*Problem to solve*: From the phase description below, list the five pages the dashboard has.

*Passage shown*:
Phase 7: Portfolio Construction and Stress Testing Applies Modern Portfolio Theory through mean-variance optimisation to compute optimal base weights that maximise the Sharpe ratio across four assets: SPX, NDX, Gold and Bitcoin. A second weight set is produced by tilting the base weights according to the current detected regime, for example increasing gold weight in a Crisis regime. Stress test returns are computed by feeding each scenario's feature values through the trained asset models and aggregating with the portfolio weights. The output includes portfolio VaR, CVaR, volatility, expected return and a diversification ratio. As part of this phase, rolling Pearson correlations are computed between gold returns and the three FX factors (EUR/USD, GBP/USD and DXY) over a 36-month window and saved alongside the portfolio metrics. Phase 7 is re-run automatically by the live data scheduler whenever fresh monthly data is appended.

Phase 8: Explainability Runs SHAP (SHapley Additive exPlanations) over both model types to produce per-feature attribution scores. ElasticNet coefficients are also extracted and aligned with the SHAP rankings. A cross-asset importance table aggregates the most influential macro and market factors across the whole portfolio. For Bitcoin, EUR/USD and GBP/USD rank among the top five SHAP drivers, reflecting the strong dollar-channel sensitivity of crypto markets.

Phase 9: API, Dashboard and Live Data Scheduler Launches a FastAPI web server that serves both a REST API and a server-rendered HTML dashboard. On startup, the server automatically launches a background scheduler that fetches live prices and FX rates every hour, full market data every day and FRED macro data on the first of each month. The dashboard has five pages: Dashboard, Portfolio Builder, Scenario Studio, Results and Methodology. The Live Data Feeds section on the dashboard displays real-time rates across three groups: asset prices (SPX, NDX, Gold, BTC, VIX), major FX rates (EUR/USD, GBP/USD, DXY), and an expanded FX panel covering USD Crosses (USD/JPY, USD/CHF, AUD/USD, USD/CAD, NZD/USD, USD/CNY, USD/SEK, USD/NOK) and BDT Rates (USD/BDT, GBP/BDT, EUR/BDT, and Gold/BDT derived in real time from the gold price and the USD/BDT rate). Each feed group has a manual refresh button alongside the automatic hourly schedule. The Narrative section of the Results page now includes a Gold-FX correlation paragraph explaining the relationship between gold and the dollar across the current market regime. Users can customise portfolio weights interactively, save a custom portfolio to the dashboard for side-by-side comparison against the ML-recommended allocation, run any scenario live, and read a dynamically generated plain-English narrative tied to their specific weight configuration.

*Data*:
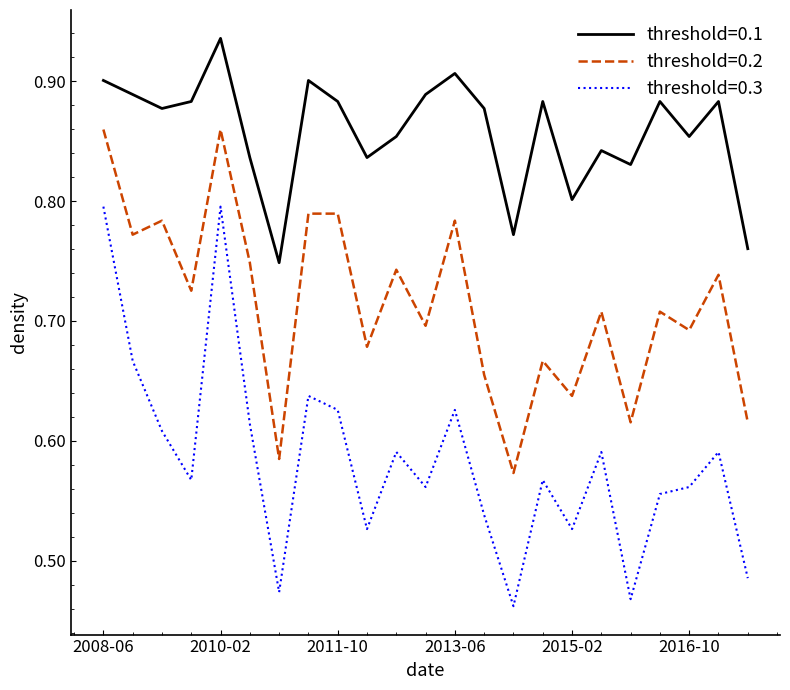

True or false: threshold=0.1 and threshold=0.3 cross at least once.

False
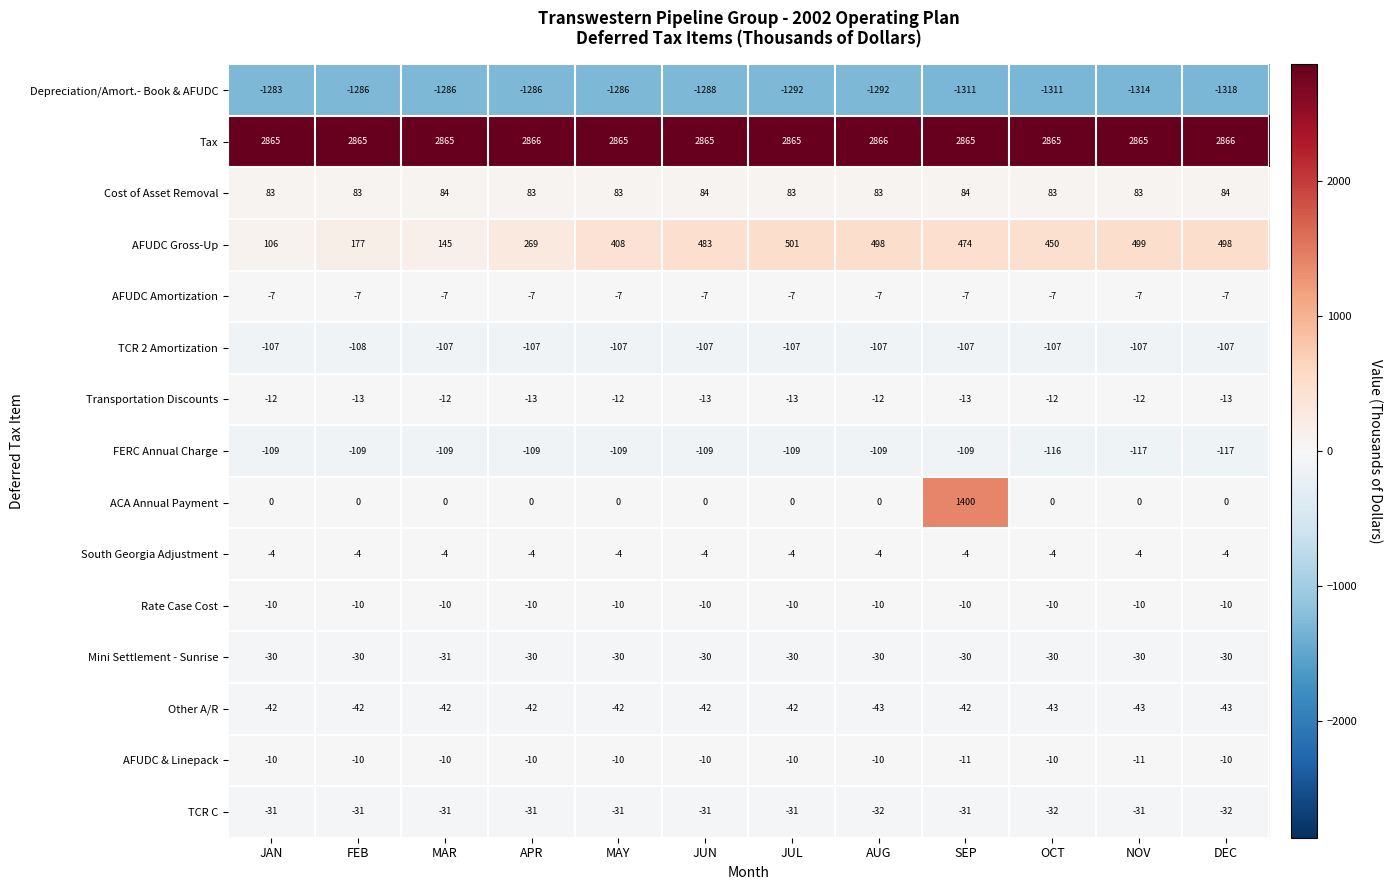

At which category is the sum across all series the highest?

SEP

*Solution*: Dashboard, Portfolio Builder, Scenario Studio, Results, Methodology